● **The task**
Reproduce the entries below exactly, but only from the line containing "enoeg aanbieders van energie beweren dat" to the line containing "Fornecedor de Secador de Capacete Profissional Epitácio", inclusive.

>>>

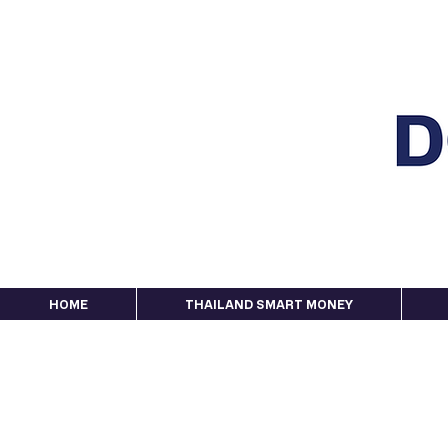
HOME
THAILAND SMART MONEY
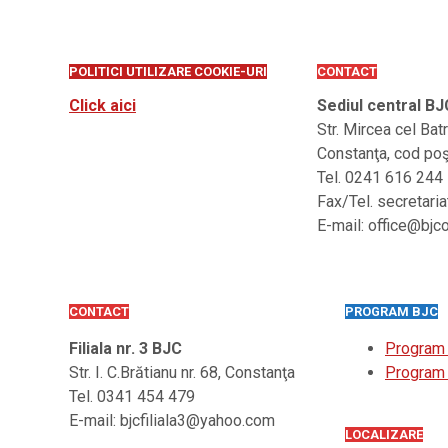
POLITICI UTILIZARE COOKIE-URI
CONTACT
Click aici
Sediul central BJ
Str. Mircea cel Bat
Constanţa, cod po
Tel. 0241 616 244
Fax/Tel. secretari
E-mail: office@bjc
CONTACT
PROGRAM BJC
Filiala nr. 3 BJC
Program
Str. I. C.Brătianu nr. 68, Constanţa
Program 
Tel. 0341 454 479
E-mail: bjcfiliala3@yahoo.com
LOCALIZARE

<<<
>>>

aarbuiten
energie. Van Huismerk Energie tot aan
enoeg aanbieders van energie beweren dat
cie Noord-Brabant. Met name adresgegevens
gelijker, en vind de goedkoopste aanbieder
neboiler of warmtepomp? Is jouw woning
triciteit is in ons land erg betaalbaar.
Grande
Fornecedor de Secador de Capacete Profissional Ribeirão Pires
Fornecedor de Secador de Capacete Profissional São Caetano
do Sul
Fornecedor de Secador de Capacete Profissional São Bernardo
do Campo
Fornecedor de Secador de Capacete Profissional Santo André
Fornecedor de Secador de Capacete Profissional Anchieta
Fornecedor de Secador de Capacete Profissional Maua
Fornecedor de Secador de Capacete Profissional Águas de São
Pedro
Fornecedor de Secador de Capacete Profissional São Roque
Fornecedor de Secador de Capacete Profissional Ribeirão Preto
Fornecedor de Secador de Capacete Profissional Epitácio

<<<

● **Exercise output**
enoeg aanbieders van energie beweren dat
cie Noord-Brabant. Met name adresgegevens
gelijker, en vind de goedkoopste aanbieder
neboiler of warmtepomp? Is jouw woning
triciteit is in ons land erg betaalbaar.
Grande
Fornecedor de Secador de Capacete Profissional Ribeirão Pires
Fornecedor de Secador de Capacete Profissional São Caetano
do Sul
Fornecedor de Secador de Capacete Profissional São Bernardo
do Campo
Fornecedor de Secador de Capacete Profissional Santo André
Fornecedor de Secador de Capacete Profissional Anchieta
Fornecedor de Secador de Capacete Profissional Maua
Fornecedor de Secador de Capacete Profissional Águas de São
Pedro
Fornecedor de Secador de Capacete Profissional São Roque
Fornecedor de Secador de Capacete Profissional Ribeirão Preto
Fornecedor de Secador de Capacete Profissional Epitácio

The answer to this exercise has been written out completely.